BTW the glued all the small parts back on the models, you don't see the difference.


----------



## Negative Creep (Dec 4, 2009)

Not sure if it was on here, but I do remember seeing someone who built a massive old sailing ship, maybe HMS Victory. A few days later the cat decided it wanted that space on the mantelpiece and the model was destroyed1


----------



## Colin1 (Dec 4, 2009)

Negative Creep said:


> ...I do remember seeing someone who built a massive old sailing ship, maybe HMS Victory.
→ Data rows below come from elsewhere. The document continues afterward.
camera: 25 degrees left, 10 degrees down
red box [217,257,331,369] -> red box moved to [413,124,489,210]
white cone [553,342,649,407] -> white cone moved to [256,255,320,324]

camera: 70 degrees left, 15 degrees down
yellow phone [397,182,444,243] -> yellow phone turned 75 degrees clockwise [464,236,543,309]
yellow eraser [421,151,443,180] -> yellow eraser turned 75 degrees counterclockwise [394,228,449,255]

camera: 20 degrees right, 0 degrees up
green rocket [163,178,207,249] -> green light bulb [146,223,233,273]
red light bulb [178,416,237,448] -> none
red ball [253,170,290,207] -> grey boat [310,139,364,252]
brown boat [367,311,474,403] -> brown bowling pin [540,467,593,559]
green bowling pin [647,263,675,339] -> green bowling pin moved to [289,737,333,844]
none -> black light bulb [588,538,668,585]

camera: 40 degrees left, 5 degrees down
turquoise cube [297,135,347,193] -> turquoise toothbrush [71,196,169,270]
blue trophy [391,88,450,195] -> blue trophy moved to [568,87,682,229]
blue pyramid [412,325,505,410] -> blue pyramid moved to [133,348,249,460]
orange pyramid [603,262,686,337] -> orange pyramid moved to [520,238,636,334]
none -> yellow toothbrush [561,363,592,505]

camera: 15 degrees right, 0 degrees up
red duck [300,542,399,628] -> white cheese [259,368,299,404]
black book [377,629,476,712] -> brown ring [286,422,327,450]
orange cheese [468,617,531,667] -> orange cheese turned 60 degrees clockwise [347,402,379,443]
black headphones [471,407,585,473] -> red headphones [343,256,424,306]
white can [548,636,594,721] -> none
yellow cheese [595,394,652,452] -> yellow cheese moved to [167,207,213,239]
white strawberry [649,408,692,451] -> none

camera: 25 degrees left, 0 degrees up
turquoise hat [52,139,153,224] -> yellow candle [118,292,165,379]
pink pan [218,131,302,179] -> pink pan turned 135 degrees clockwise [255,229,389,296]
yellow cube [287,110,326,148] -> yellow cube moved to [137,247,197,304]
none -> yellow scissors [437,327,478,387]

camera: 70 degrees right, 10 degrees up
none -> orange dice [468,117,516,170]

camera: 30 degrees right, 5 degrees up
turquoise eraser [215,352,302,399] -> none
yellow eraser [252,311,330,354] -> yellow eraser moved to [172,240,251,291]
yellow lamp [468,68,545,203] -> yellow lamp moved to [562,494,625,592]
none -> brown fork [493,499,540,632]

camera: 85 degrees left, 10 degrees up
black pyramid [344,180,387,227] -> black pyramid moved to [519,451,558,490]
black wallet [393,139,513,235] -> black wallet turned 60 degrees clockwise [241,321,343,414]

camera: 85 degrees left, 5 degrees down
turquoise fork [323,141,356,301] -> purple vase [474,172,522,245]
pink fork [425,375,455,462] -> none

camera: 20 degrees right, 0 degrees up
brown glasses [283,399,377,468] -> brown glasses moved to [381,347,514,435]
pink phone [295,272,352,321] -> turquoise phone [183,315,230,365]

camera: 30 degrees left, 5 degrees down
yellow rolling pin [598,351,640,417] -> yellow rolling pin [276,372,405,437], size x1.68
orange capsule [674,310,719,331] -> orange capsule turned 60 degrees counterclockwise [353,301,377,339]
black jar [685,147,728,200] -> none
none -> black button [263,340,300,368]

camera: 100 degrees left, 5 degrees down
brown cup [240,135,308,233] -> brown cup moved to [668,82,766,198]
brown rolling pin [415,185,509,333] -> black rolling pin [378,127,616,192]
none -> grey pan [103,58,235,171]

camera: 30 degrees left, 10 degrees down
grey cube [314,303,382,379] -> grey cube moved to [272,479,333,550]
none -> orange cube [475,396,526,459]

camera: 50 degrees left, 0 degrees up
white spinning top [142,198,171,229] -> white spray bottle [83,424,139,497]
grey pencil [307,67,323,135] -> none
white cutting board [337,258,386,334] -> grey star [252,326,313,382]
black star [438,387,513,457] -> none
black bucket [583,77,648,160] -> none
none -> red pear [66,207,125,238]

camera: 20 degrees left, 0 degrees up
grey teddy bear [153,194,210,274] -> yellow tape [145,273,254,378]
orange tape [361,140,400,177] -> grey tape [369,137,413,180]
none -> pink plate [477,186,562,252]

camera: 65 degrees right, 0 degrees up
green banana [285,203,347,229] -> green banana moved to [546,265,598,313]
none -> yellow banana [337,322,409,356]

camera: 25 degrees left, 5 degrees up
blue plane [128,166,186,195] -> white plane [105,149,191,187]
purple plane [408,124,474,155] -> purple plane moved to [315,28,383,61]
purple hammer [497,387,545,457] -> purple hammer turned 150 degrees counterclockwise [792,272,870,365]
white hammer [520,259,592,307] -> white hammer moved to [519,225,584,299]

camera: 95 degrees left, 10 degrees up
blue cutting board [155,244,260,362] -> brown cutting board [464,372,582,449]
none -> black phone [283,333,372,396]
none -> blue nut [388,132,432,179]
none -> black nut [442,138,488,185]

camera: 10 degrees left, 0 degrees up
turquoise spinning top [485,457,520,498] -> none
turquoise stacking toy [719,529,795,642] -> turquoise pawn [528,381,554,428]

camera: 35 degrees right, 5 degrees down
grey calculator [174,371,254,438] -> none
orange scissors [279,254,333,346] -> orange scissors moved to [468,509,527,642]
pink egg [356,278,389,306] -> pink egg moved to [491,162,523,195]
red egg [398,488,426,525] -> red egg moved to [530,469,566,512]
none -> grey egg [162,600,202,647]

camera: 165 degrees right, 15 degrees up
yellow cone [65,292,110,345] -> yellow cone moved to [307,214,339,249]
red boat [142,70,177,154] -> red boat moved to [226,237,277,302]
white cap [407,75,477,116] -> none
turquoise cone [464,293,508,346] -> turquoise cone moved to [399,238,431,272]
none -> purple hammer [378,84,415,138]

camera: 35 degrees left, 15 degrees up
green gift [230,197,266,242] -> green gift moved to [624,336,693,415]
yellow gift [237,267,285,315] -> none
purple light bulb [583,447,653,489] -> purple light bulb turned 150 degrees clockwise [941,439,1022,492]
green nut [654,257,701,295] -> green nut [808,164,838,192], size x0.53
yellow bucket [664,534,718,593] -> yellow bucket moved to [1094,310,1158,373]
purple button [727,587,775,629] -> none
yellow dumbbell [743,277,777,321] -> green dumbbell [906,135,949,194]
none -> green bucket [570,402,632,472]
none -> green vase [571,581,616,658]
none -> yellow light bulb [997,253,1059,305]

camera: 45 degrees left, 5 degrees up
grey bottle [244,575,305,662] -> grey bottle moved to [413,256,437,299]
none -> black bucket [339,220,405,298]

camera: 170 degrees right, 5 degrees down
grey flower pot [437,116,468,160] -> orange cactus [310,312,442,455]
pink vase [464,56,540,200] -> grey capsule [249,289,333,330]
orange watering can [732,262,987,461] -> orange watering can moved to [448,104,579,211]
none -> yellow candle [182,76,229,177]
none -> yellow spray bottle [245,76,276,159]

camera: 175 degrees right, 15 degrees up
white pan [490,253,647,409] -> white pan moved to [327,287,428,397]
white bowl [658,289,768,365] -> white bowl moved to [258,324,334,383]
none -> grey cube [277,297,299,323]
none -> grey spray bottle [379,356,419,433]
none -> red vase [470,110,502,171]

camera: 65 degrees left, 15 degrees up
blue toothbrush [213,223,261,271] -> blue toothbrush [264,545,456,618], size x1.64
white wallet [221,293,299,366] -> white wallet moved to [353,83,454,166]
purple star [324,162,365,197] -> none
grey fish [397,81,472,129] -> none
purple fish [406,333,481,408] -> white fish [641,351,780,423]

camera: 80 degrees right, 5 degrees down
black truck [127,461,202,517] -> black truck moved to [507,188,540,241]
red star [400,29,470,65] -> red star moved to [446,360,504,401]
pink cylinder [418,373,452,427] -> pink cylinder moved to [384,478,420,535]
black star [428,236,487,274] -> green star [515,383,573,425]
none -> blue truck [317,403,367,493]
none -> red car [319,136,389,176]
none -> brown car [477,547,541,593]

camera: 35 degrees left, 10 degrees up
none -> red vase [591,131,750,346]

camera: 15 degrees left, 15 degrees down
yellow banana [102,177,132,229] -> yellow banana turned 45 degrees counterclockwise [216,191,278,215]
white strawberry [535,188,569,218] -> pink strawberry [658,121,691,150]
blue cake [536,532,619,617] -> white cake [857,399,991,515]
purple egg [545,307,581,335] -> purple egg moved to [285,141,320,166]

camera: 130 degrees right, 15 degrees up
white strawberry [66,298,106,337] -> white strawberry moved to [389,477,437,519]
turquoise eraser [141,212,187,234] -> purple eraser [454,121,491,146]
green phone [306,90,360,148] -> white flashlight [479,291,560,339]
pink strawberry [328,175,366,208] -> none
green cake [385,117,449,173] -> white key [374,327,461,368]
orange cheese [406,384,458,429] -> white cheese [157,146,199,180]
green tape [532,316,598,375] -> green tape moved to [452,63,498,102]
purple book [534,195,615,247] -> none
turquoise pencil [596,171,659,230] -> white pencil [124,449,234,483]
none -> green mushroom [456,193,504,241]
A few days later the cat decided it wanted that space on the mantelpiece and the model was destroyed


Sunk by a CATamaran?


----------



## beaupower32 (Dec 4, 2009)

lol


----------



## vikingBerserker (Dec 4, 2009)

nice.....


----------



## Njaco (Dec 5, 2009)

Negative Creep said:


> Not sure if it was on here, but I do remember seeing someone who built a massive old sailing ship, maybe HMS Victory. A few days later the cat decided it wanted that space on the mantelpiece and the model was destroyed1



and probably became a CATapult shortly after!


----------



## RabidAlien (Dec 6, 2009)

From here, you can hit CATmandu!

Of course, once you take him down, you'll have to mount his butt over the mantleplace...your very own cat-ass-trophy!


*ducks*


----------



## Njaco (Dec 6, 2009)

ohhhh, and I thought mine were bad!


----------



## Marcel (Dec 7, 2009)

That cat has been officially sentenced and shot by my 1 year old son. She's now sleeping on my lap from the exhaustion she suffered from this ordeal. Needless to say, Kiran thoroughly enjoyed chasing her


----------